News - Naskah Wangsakerta yang berisi enam judul tulisan danterus-menerus menjadi bahan perdebatan disebut-sebut muncul atas prakarsa Pangeran Wangsakerta dari Cirebon yang memimpin "konferensi ilmiah" bernama gotrasawala.

Ditulis pada sekitar abad ke-17, isi dari naskah ini menguraikan sejarah kebudayaan di Nusantara paling tidak sejak abad pertama Masehi.

Meski seakan mengisi kekosongan data sejarah kuno, naskah ini justru janggal di mata para sejarawan dan filolog. Ahli sejarah kebudayaan Hindu-Buddha, Boechari, secara khusus membuat kritik tajam terhadap NaskahWangsakerta lewat tulisannya berjudul "Beberapa Kritik atas Naskah-Naskah Wangsakerta” (1988).

Menurut Boechari, kejanggalan utama naskah ini terletak dari unsur kebahasaan, si penulis naskah entah mengapa menggunakan bahasa Jawa Kuno. Padahal. bahasa Jawa Kuno tidak lazim digunakan di lingkungan keraton Islam seperti Cirebon.
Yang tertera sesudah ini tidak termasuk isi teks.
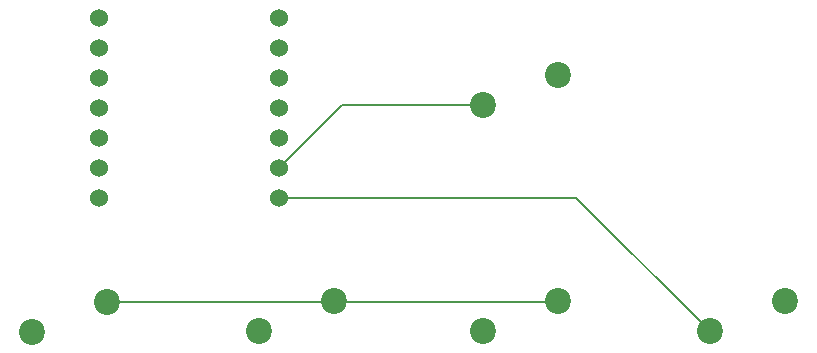
<source format=gbr>
%TF.GenerationSoftware,KiCad,Pcbnew,9.0.2*%
%TF.CreationDate,2025-06-20T17:03:44-04:00*%
%TF.ProjectId,HackPad,4861636b-5061-4642-9e6b-696361645f70,rev?*%
%TF.SameCoordinates,Original*%
%TF.FileFunction,Copper,L2,Bot*%
%TF.FilePolarity,Positive*%
%FSLAX46Y46*%
G04 Gerber Fmt 4.6, Leading zero omitted, Abs format (unit mm)*
G04 Created by KiCad (PCBNEW 9.0.2) date 2025-06-20 17:03:44*
%MOMM*%
%LPD*%
G01*
G04 APERTURE LIST*
%TA.AperFunction,ComponentPad*%
%ADD10C,2.200000*%
%TD*%
%TA.AperFunction,ComponentPad*%
%ADD11C,1.524000*%
%TD*%
%TA.AperFunction,Conductor*%
%ADD12C,0.200000*%
%TD*%
G04 APERTURE END LIST*
D10*
%TO.P,SW3,1,1*%
%TO.N,GND*%
X240000000Y-96000000D03*
%TO.P,SW3,2,2*%
%TO.N,Net-(U1-GPIO4{slash}MISO)*%
X233650000Y-98540000D03*
%TD*%
%TO.P,SW4,1,1*%
%TO.N,GND*%
X221000000Y-96000000D03*
%TO.P,SW4,2,2*%
%TO.N,Net-(U1-GPIO3{slash}MOSI)*%
X214650000Y-98540000D03*
%TD*%
D11*
%TO.P,U1,1,GPIO26/ADC0/A0*%
%TO.N,unconnected-(U1-GPIO26{slash}ADC0{slash}A0-Pad1)*%
X201135000Y-71975000D03*
%TO.P,U1,2,GPIO27/ADC1/A1*%
%TO.N,unconnected-(U1-GPIO27{slash}ADC1{slash}A1-Pad2)*%
X201135000Y-74515000D03*
%TO.P,U1,3,GPIO28/ADC2/A2*%
%TO.N,unconnected-(U1-GPIO28{slash}ADC2{slash}A2-Pad3)*%
X201135000Y-77055000D03*
%TO.P,U1,4,GPIO29/ADC3/A3*%
%TO.N,unconnected-(U1-GPIO29{slash}ADC3{slash}A3-Pad4)*%
X201135000Y-79595000D03*
%TO.P,U1,5,GPIO6/SDA*%
%TO.N,Net-(D2-VDD)*%
X201135000Y-82135000D03*
%TO.P,U1,6,GPIO7/SCL*%
%TO.N,unconnected-(U1-GPIO7{slash}SCL-Pad6)*%
X201135000Y-84675000D03*
%TO.P,U1,7,GPIO0/TX*%
%TO.N,Net-(U1-GPIO0{slash}TX)*%
X201135000Y-87215000D03*
%TO.P,U1,8,GPIO1/RX*%
%TO.N,Net-(U1-GPIO1{slash}RX)*%
X216375000Y-87215000D03*
%TO.P,U1,9,GPIO2/SCK*%
%TO.N,Net-(U1-GPIO2{slash}SCK)*%
X216375000Y-84675000D03*
%TO.P,U1,10,GPIO4/MISO*%
%TO.N,Net-(U1-GPIO4{slash}MISO)*%
X216375000Y-82135000D03*
%TO.P,U1,11,GPIO3/MOSI*%
%TO.N,Net-(U1-GPIO3{slash}MOSI)*%
X216375000Y-79595000D03*
%TO.P,U1,12,3V3*%
%TO.N,unconnected-(U1-3V3-Pad12)*%
X216375000Y-77055000D03*
%TO.P,U1,13,GND*%
%TO.N,GND*%
X216375000Y-74515000D03*
%TO.P,U1,14,VBUS*%
%TO.N,+5V*%
X216375000Y-71975000D03*
%TD*%
D10*
%TO.P,SW2,1,1*%
%TO.N,GND*%
X240010000Y-76820000D03*
%TO.P,SW2,2,2*%
%TO.N,Net-(U1-GPIO2{slash}SCK)*%
X233660000Y-79360000D03*
%TD*%
%TO.P,SW5,1,1*%
%TO.N,GND*%
X201825000Y-96025000D03*
%TO.P,SW5,2,2*%
%TO.N,Net-(U1-GPIO0{slash}TX)*%
X195475000Y-98565000D03*
%TD*%
%TO.P,SW1,1,1*%
%TO.N,GND*%
X259150000Y-96010000D03*
%TO.P,SW1,2,2*%
%TO.N,Net-(U1-GPIO1{slash}RX)*%
X252800000Y-98550000D03*
%TD*%
D12*
%TO.N,GND*%
X240000000Y-96000000D02*
X239975000Y-96025000D01*
X239975000Y-96025000D02*
X201825000Y-96025000D01*
%TO.N,Net-(U1-GPIO1{slash}RX)*%
X252800000Y-98550000D02*
X241465000Y-87215000D01*
X241465000Y-87215000D02*
X216375000Y-87215000D01*
%TO.N,Net-(U1-GPIO2{slash}SCK)*%
X221690000Y-79360000D02*
X216375000Y-84675000D01*
X233660000Y-79360000D02*
X221690000Y-79360000D01*
%TD*%
M02*

</source>
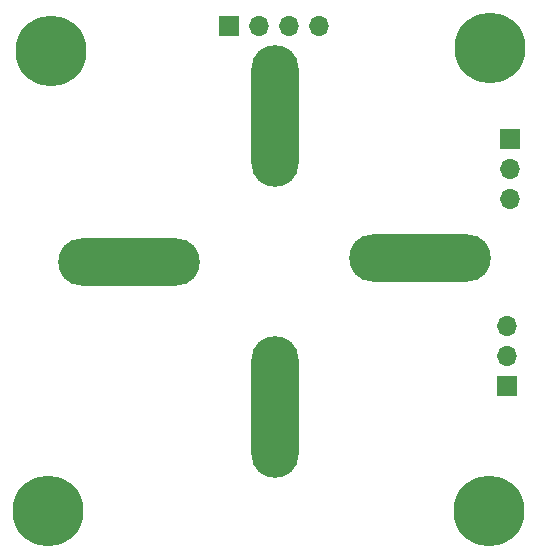
<source format=gbr>
%TF.GenerationSoftware,KiCad,Pcbnew,7.0.5*%
%TF.CreationDate,2024-01-14T19:57:34+08:00*%
%TF.ProjectId,encoder,656e636f-6465-4722-9e6b-696361645f70,rev?*%
%TF.SameCoordinates,Original*%
%TF.FileFunction,Soldermask,Bot*%
%TF.FilePolarity,Negative*%
%FSLAX46Y46*%
G04 Gerber Fmt 4.6, Leading zero omitted, Abs format (unit mm)*
G04 Created by KiCad (PCBNEW 7.0.5) date 2024-01-14 19:57:34*
%MOMM*%
%LPD*%
G01*
G04 APERTURE LIST*
%ADD10R,1.700000X1.700000*%
%ADD11O,1.700000X1.700000*%
%ADD12O,4.000000X12.000000*%
%ADD13O,12.000000X4.000000*%
%ADD14C,3.400000*%
%ADD15C,6.000000*%
G04 APERTURE END LIST*
D10*
%TO.C,J2*%
X160700000Y-63260000D03*
D11*
X160700000Y-65800000D03*
X160700000Y-68340000D03*
%TD*%
D12*
%TO.C,H2*%
X140800000Y-86000000D03*
%TD*%
D13*
%TO.C,H4*%
X153100000Y-73400000D03*
%TD*%
D14*
%TO.C,H8*%
X159000000Y-55600000D03*
D15*
X159000000Y-55600000D03*
%TD*%
D12*
%TO.C,H3*%
X140800000Y-61375000D03*
%TD*%
D13*
%TO.C,H1*%
X128475000Y-73700000D03*
%TD*%
D14*
%TO.C,H5*%
X121800000Y-55800000D03*
D15*
X121800000Y-55800000D03*
%TD*%
D14*
%TO.C,H7*%
X158900000Y-94800000D03*
D15*
X158900000Y-94800000D03*
%TD*%
D10*
%TO.C,J1*%
X160475000Y-84225000D03*
D11*
X160475000Y-81685000D03*
X160475000Y-79145000D03*
%TD*%
D14*
%TO.C,H6*%
X121600000Y-94800000D03*
D15*
X121600000Y-94800000D03*
%TD*%
D10*
%TO.C,J3*%
X136920000Y-53700000D03*
D11*
X139460000Y-53700000D03*
X142000000Y-53700000D03*
X144540000Y-53700000D03*
%TD*%
M02*

</source>
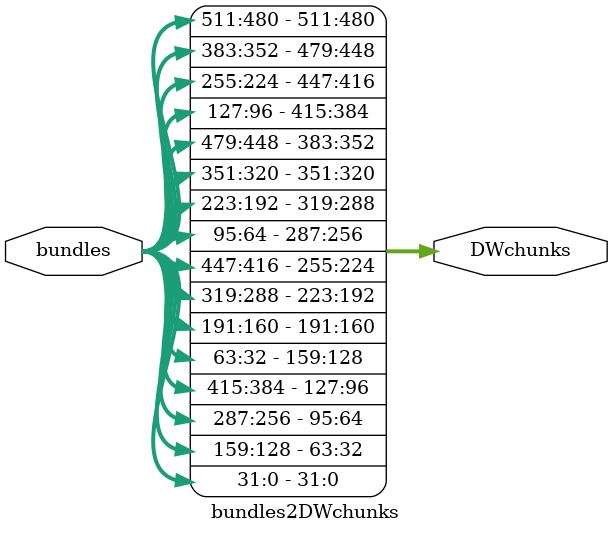
<source format=v>
/*
    Copyright 2020 UCLouvain

    Licensed under the Solderpad Hardware Licence, Version 2.0 (the "License");
    you may not use this file except in compliance with the License.
    You may obtain a copy of the License at

        https://solderpad.org/licenses/SHL-2.0/

    Unless required by applicable law or agreed to in writing, software
    distributed under the License is distributed on an "AS IS" BASIS,
    WITHOUT WARRANTIES OR CONDITIONS OF ANY KIND, either express or implied.
    See the License for the specific language governing permissions and
    limitations under the License.
*/
/*
    Change the Shadow state representation.
    Used to process the Round B of Shadow.
    Considering the shadow state as 4 128-bits bundles:
        bundles = [ b3 | b2 | b1 | b0 ]

    Each bundle is considered as 4 32-bits rows:
        bi = [ ri_3 | ri_2 | ri_1 | ri_0 ]

    A DWchunk is a bundle composed of the rows with the same 
    indexes from each bundles in the state of Shadow:
        DWchunk_j = [ r3_j | r2_j | r1_j | r0_j ]

    The output is 
        DWchunks = [ DWchunk_3 | DWchunk_2 | DWchunk_1 | DWchunk_0 ]
*/
module bundles2DWchunks
(
    input [511:0] bundles,
    output [511:0] DWchunks
);

genvar r, b;
generate
for(r=0;r<4;r=r+1) begin:row
    for(b=0;b<4;b=b+1) begin: bundle
        assign DWchunks[(4*r+b)*32 +: 32] = bundles[128*b+32*r +: 32];
    end
end
endgenerate

endmodule

</source>
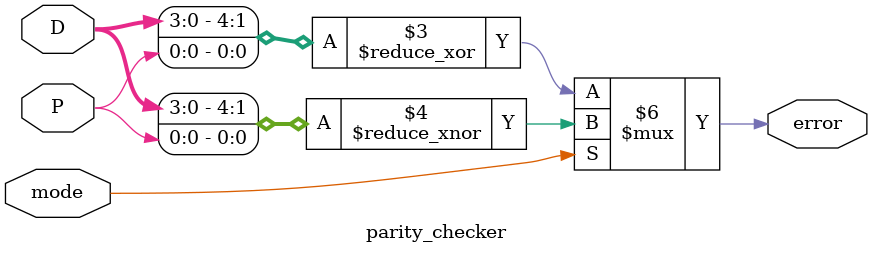
<source format=v>
module parity_checker (
    input  [3:0] D,
    input P,     
    input mode,
    output reg error
);
    always @(*) begin
        if (mode == 1'b0)
            error = ^{D, P};   
        else
            error = ~^{D, P};   
    end
endmodule


/*output
meenakshi@meenakshi-Inspiron-3501:~/verilog/parity_checker$ vvp parity_checker.out
VCD info: dumpfile parity_checker.vcd opened for output.
$time=0|D=1011|P=1|mode=0|error=0
$time=10|D=1100|P=0|mode=0|error=0
$time=20|D=1011|P=0|mode=0|error=1
$time=30|D=1100|P=1|mode=0|error=1
$time=40|D=1011|P=0|mode=1|error=0
$time=50|D=1100|P=1|mode=1|error=0
$time=60|D=1011|P=1|mode=1|error=1
$time=70|D=1100|P=0|mode=1|error=1
parity_checker_tb.v:31: $finish called at 80 (1s)
*/

</source>
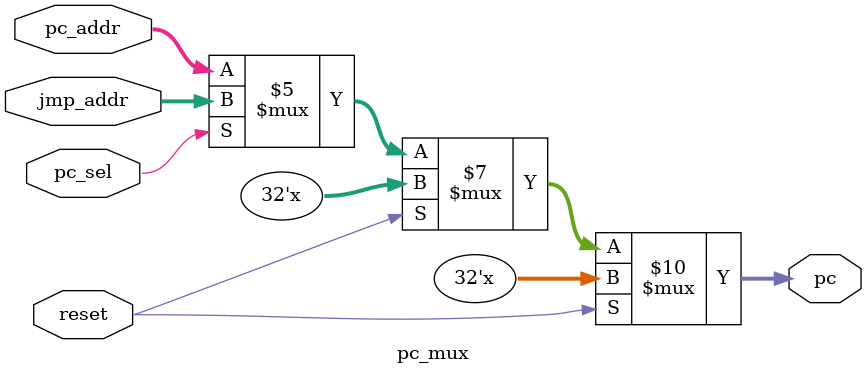
<source format=sv>
module pc_mux(
    input logic reset,
    input logic [31:0] pc_addr,
    input logic [31:0] jmp_addr,
    input logic pc_sel,
    output logic [31:0] pc
);

    always_comb begin
        if (reset == 1'b0) begin
            if (pc_sel) begin
                pc = jmp_addr;
            end else begin
                pc = pc_addr;
            end
        end
    end

endmodule

</source>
Bahasa Jawa Kuno terakhir digunakan di keraton Jawa yakni pada masa akhir Kerajaan Majapahit atau terpaut tiga abad dari naskah tersebut. Keanehan lainnya yang dijumpai Boechari adalah keabsahan narasi sejarah, asal-usul penemuan naskah, dan aspek-aspek krusial lainnya.

Di luar tudingan palsu terhadap Naskah Wangsakerta, sosok Pangeran Wangsakerta bukanlah tokoh ahistoris. Sosok ini muncul sebagai salah satu aktor utama dalam drama pergolakan politik Jawa setelah mangkatnya Sultan Agung pada akhir abad ke-17.

Kendati Wangsakerta menjadi semacam monumen bagi sejarah Cirebon, dalam arus sejarah sosok ini malah seakan dicurangi takdir. Ia tersisih dari panggung sejarah tanpa meninggalkan jejak berarti selain naskah yang membingungkan para sejarawan dan filolog.